### Task item
Pull the text from all the records below and copy each line word for word, leaving out the pictures.

### Excerpted records
═══
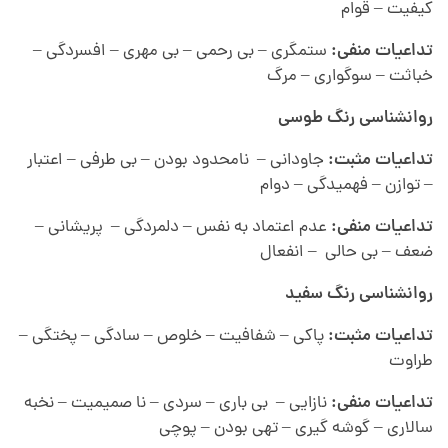
کیفیت – قوام
تداعیات منفی:
ستمگری – بی رحمی – بی مهری – افسردگی –
خباثت – سوگواری – مرگ
روانشناسی رنگ
طوسی
تداعیات مثبت:
جاودانی – نامحدود بودن – بی طرفی – اعتبار
– توازن – فهمیدگی – دوام
تداعیات منفی:
عدم اعتماد به نفس – دلمردگی – پریشانی –
ضعف – بی حالی – انفعال
روانشناسی رنگ
سفید
تداعیات مثبت:
پاکی – شفافیت – خلوص – سادگی – پختگی –
طراوت
تداعیات منفی:
نازایی – بی باری – سردی – نا صمیمیت – نخبه
سالاری – گوشه گیری – تهی بودن – پوچی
═══
### Solution to the exercise
کیفیت – قوام
تداعیات منفی:
ستمگری – بی رحمی – بی مهری – افسردگی –
خباثت – سوگواری – مرگ
روانشناسی رنگ
طوسی
تداعیات مثبت:
جاودانی – نامحدود بودن – بی طرفی – اعتبار
– توازن – فهمیدگی – دوام
تداعیات منفی:
عدم اعتماد به نفس – دلمردگی – پریشانی –
ضعف – بی حالی – انفعال
روانشناسی رنگ
سفید
تداعیات مثبت:
پاکی – شفافیت – خلوص – سادگی – پختگی –
طراوت
تداعیات منفی:
نازایی – بی باری – سردی – نا صمیمیت – نخبه
سالاری – گوشه گیری – تهی بودن – پوچی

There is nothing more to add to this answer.